Par Félix Ilunga
La province du Kasaï oriental traverse une zone de fortes turbulences politiques et institutionnelles. À la base, une série d’accusations de détournement de fonds et de mauvaise gestion qui ravivent les tensions déjà persistantes entre l’exécutif provincial et l’Organe délibérant.
Selon des sources internes à l’administration, le gouverneur Jean-Paul Mbwebwa, de retour de Kinshasa où il répondait face à la justice après sa mise en accusation par l’Assemblée provinciale, aurait trouvé à son arrivée seulement 200 dollars dans la caisse provinciale. Une situation qui alimente les soupçons de mauvaise gouvernance au sein de l’exécutif.
Les mêmes sources indiquent qu’un prêt bancaire de 100.000 dollars aurait été contracté auprès d’une institution financière locale par le vice-gouverneur pendant son intérim, des fonds qui auraient servi, selon les allégations, à « sécuriser la loyauté » de certains députés provinciaux.
Cette affaire survient alors que le climat entre l’exécutif et le législatif s’est nettement détérioré. Un groupe de députés provinciaux a récemment déposé une motion de défiance contre le gouverneur, l’accusant d’une gestion opaque de 3 millions de dollars alloués à la province par le gouvernement central. En riposte, un autre député membre de l’UDPS, le parti présidentiel auquel appartient le gouverneur, a initié une motion de retrait de confiance contre quatre des cinq membres du bureau de l’Assemblée provinciale. Cette escalade de motions traduit la profondeur de la fracture politique et la lutte d’influence qui secoue les institutions provinciales.

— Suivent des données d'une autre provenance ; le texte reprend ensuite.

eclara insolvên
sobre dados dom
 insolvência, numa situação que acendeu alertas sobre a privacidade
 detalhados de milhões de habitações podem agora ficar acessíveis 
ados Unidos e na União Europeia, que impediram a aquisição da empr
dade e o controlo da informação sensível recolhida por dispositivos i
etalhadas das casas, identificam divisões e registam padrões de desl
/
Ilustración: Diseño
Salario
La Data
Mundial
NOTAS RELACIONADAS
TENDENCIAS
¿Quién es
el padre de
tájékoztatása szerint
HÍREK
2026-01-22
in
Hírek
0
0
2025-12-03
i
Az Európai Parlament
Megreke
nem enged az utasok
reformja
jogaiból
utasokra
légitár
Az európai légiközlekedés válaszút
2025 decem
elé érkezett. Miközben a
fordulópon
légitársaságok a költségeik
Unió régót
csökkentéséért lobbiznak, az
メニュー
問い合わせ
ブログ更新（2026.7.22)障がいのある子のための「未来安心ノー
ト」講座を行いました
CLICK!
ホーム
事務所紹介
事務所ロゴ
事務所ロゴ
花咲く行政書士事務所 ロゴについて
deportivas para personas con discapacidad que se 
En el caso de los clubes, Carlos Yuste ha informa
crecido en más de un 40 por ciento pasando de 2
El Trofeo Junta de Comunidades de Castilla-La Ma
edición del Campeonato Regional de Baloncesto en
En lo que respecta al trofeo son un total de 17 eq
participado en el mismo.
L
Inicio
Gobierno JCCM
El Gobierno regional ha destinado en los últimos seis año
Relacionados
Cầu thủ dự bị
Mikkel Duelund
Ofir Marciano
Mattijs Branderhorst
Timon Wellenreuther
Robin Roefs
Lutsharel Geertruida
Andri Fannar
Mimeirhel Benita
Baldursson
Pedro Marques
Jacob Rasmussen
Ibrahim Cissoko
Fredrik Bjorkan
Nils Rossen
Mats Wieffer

Face à la gravité de la situation, les principaux protagonistes; le gouverneur, son adjoint et les membres du bureau de l’Assemblée provinciale, ont été convoqués à Kinshasa par le vice-ministre de l’Intérieur. Ils doivent participer, du 5 au 6 novembre, à une réunion axée sur la stabilisation des institutions provinciales. Cette initiative du pouvoir central témoigne de la volonté d’éviter une paralysie institutionnelle susceptible d’affecter la gouvernance locale et la mise en œuvre des programmes de développement.
Au-delà des querelles politiques, cette crise met en lumière les défis structurels de la gouvernance provinciale : manque de transparence dans la gestion des fonds publics, rivalités partisanes exacerbées et absence de mécanismes de contrôle efficaces. Le dénouement de cette affaire pourrait donc constituer un test crucial pour la crédibilité des institutions provinciales du Kasaï Oriental, mais aussi pour la politique nationale de décentralisation que le gouvernement central entend consolider.